--- start ---

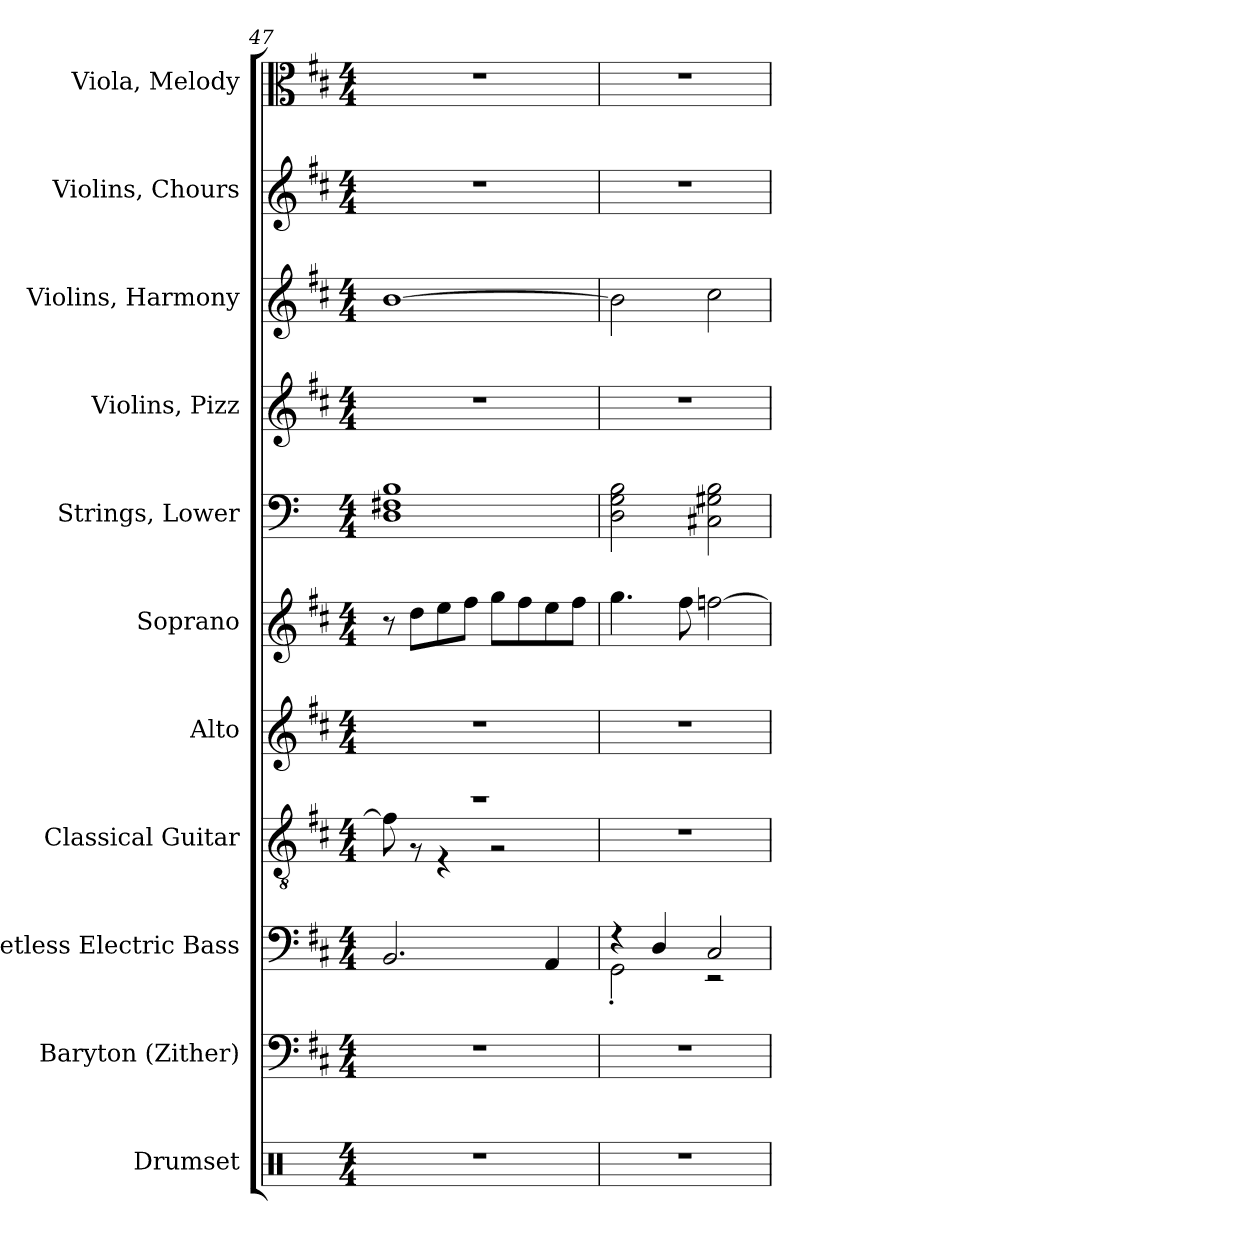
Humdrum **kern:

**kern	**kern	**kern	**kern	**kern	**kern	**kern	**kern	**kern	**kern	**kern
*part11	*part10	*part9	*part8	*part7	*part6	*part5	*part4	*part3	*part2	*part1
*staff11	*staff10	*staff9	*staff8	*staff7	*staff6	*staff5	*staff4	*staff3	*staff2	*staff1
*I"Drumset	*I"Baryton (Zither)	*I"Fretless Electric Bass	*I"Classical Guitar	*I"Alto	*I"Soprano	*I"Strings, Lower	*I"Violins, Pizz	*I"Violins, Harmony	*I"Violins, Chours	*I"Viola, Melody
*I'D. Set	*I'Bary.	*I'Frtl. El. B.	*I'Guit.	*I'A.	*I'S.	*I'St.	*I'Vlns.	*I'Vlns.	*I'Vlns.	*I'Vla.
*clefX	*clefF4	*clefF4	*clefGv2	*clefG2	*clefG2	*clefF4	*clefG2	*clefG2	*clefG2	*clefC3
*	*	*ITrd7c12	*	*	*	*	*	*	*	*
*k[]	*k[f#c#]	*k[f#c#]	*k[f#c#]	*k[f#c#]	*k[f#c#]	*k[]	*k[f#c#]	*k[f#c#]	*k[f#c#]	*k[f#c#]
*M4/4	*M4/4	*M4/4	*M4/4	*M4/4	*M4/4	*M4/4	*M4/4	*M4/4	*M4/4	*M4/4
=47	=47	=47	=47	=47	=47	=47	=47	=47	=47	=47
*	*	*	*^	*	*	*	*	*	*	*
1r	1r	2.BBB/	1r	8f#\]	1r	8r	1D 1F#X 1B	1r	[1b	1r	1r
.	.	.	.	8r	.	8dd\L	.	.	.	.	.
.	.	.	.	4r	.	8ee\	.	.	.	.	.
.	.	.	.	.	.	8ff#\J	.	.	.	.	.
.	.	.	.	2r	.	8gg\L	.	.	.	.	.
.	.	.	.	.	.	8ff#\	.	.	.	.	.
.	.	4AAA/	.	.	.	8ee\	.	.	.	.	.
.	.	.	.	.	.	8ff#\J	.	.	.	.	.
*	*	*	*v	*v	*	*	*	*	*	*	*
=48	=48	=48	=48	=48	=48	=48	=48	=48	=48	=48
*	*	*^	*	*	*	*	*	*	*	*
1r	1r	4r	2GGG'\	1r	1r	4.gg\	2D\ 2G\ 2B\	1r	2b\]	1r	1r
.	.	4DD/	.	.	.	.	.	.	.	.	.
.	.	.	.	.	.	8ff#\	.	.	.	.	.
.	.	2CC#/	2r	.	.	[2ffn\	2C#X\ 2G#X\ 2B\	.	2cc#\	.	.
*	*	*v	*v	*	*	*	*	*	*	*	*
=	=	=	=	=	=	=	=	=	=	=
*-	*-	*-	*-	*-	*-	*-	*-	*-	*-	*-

--- end ---

WHAT YOU HAVE TO DO: Count the lines in the items above that contain the string "kern". Give only the number.

TASK RESPONSE: 2